_TASK INSTRUCTIONS:_ Give back all of the lines below word for word, leaving out the pictures.

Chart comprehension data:
#####

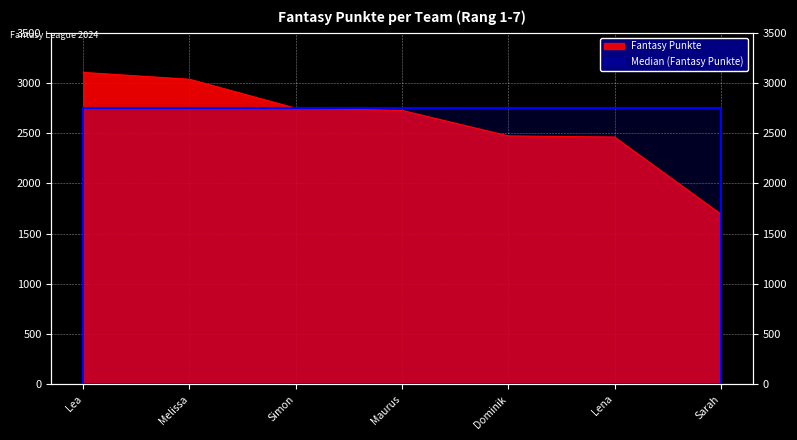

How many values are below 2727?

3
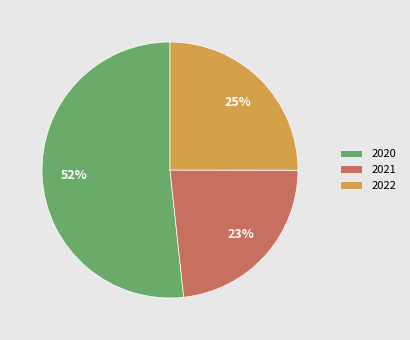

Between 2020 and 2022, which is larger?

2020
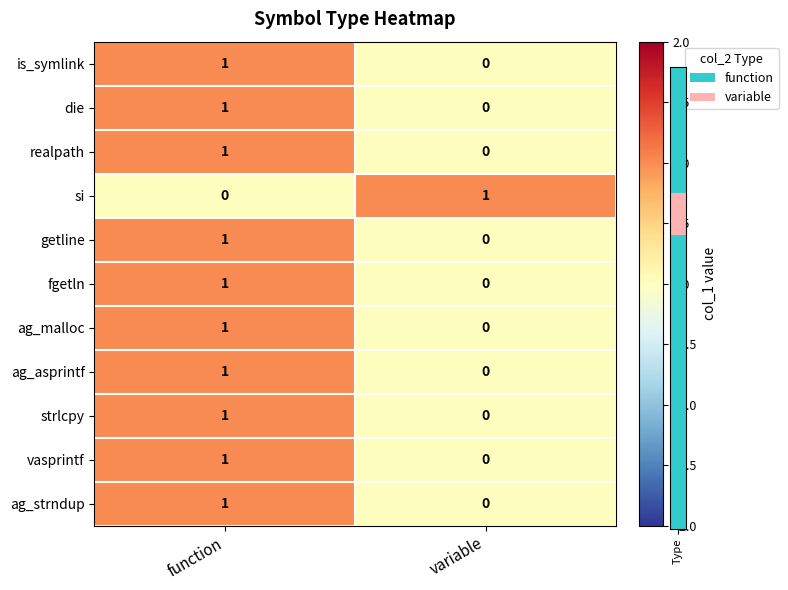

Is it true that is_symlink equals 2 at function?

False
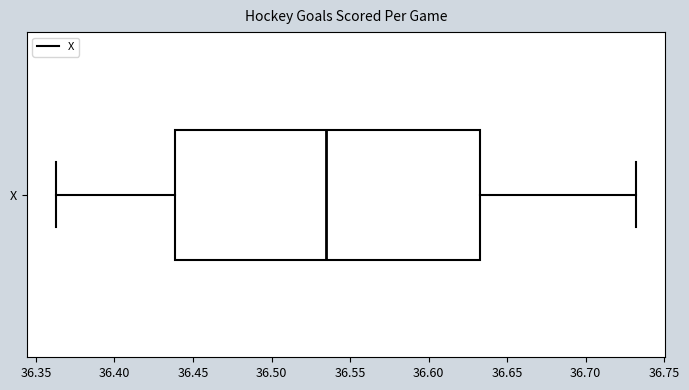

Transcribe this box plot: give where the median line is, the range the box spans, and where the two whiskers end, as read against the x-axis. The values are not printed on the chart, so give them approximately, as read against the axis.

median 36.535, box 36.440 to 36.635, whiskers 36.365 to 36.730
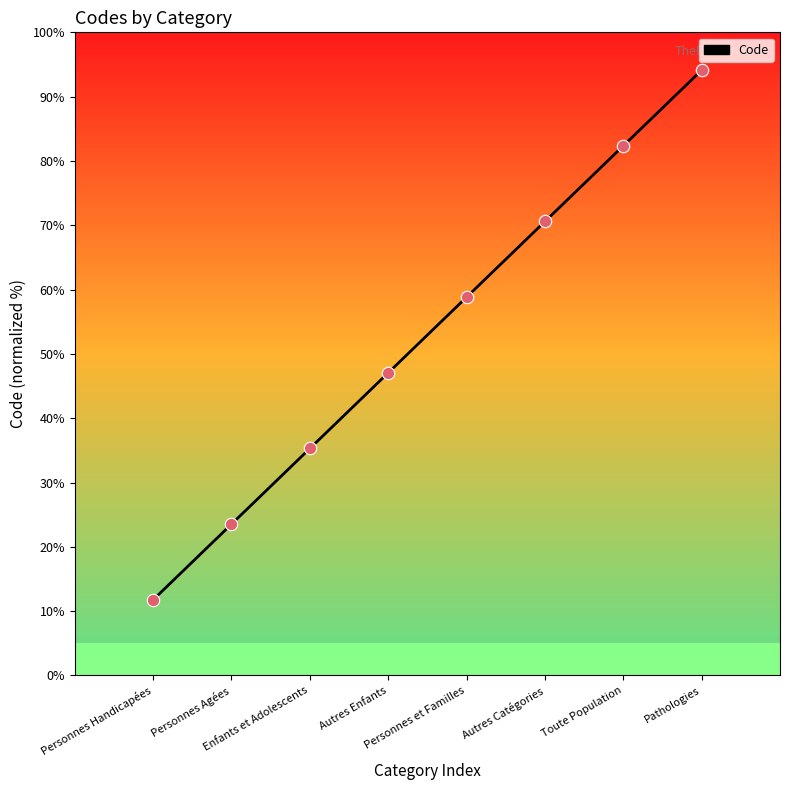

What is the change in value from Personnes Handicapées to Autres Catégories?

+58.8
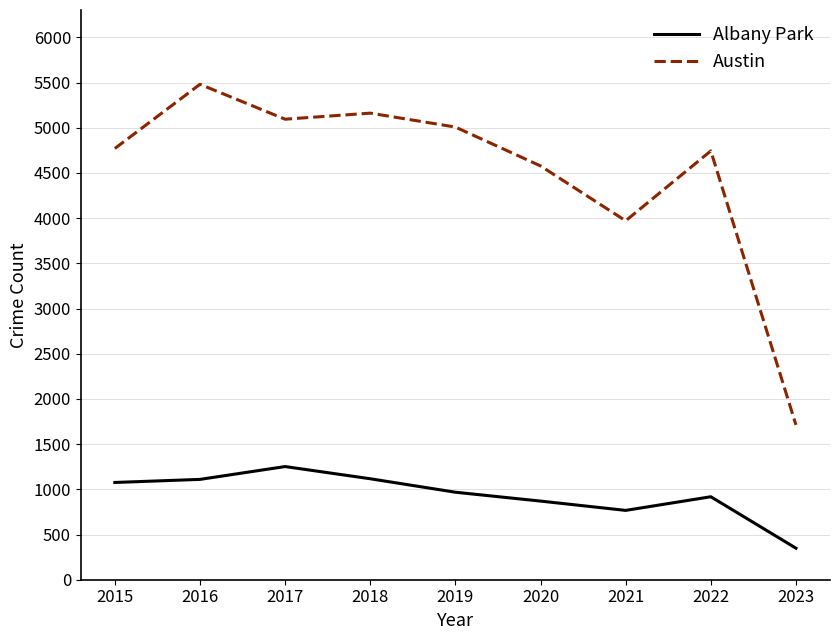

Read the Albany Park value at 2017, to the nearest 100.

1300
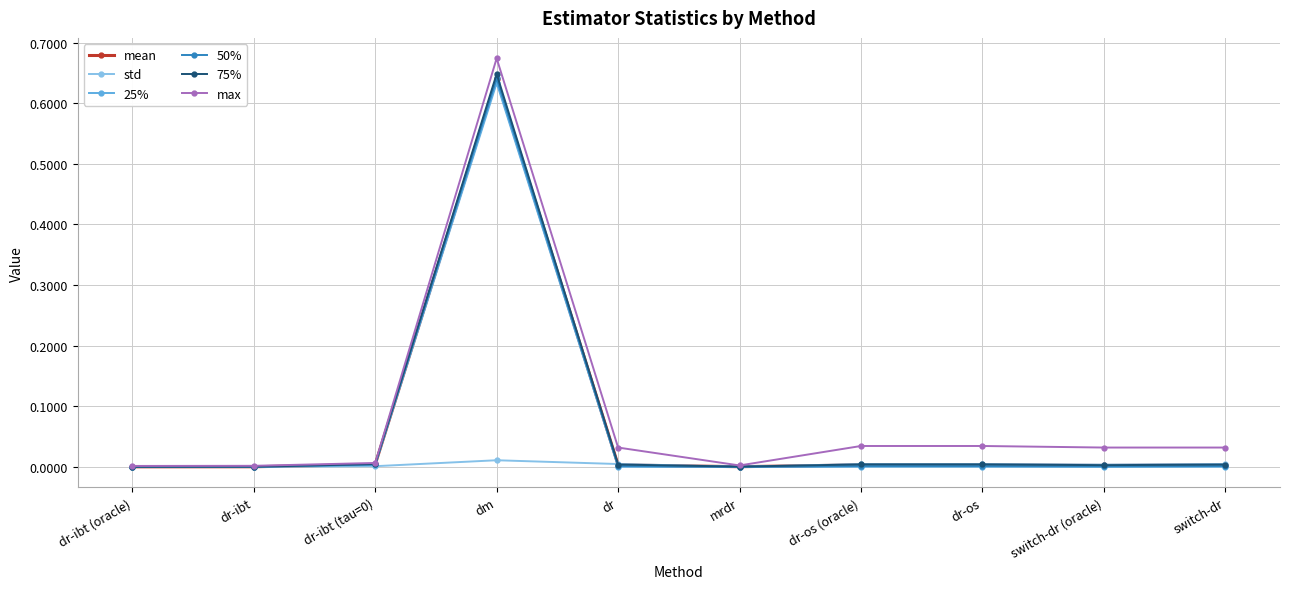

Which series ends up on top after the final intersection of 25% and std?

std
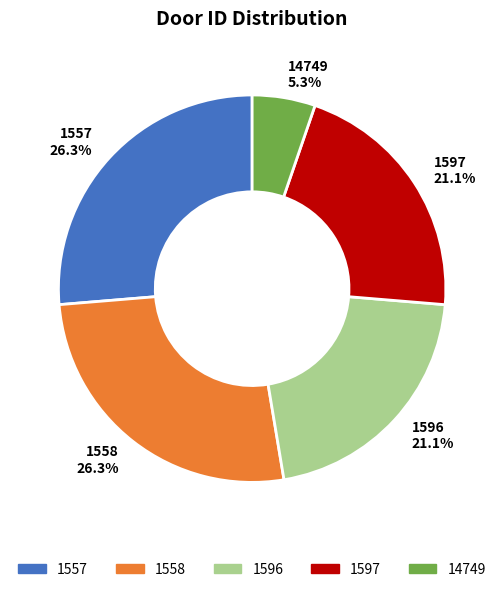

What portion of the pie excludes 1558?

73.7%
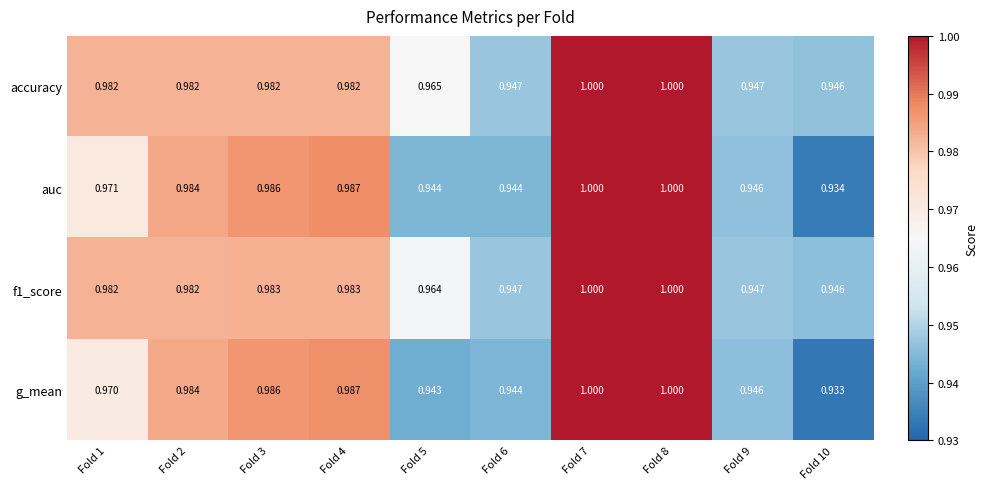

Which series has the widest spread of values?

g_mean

#####

_RESPONSE FOR THIS EXERCISE:_
How many values are below 2727?

3

Between 2020 and 2022, which is larger?

2020

Is it true that is_symlink equals 2 at function?

False

Transcribe this box plot: give where the median line is, the range the box spans, and where the two whiskers end, as read against the x-axis. The values are not printed on the chart, so give them approximately, as read against the axis.

median 36.535, box 36.440 to 36.635, whiskers 36.365 to 36.730

What is the change in value from Personnes Handicapées to Autres Catégories?

+58.8

Read the Albany Park value at 2017, to the nearest 100.

1300

Which series ends up on top after the final intersection of 25% and std?

std

What portion of the pie excludes 1558?

73.7%

Which series has the widest spread of values?

g_mean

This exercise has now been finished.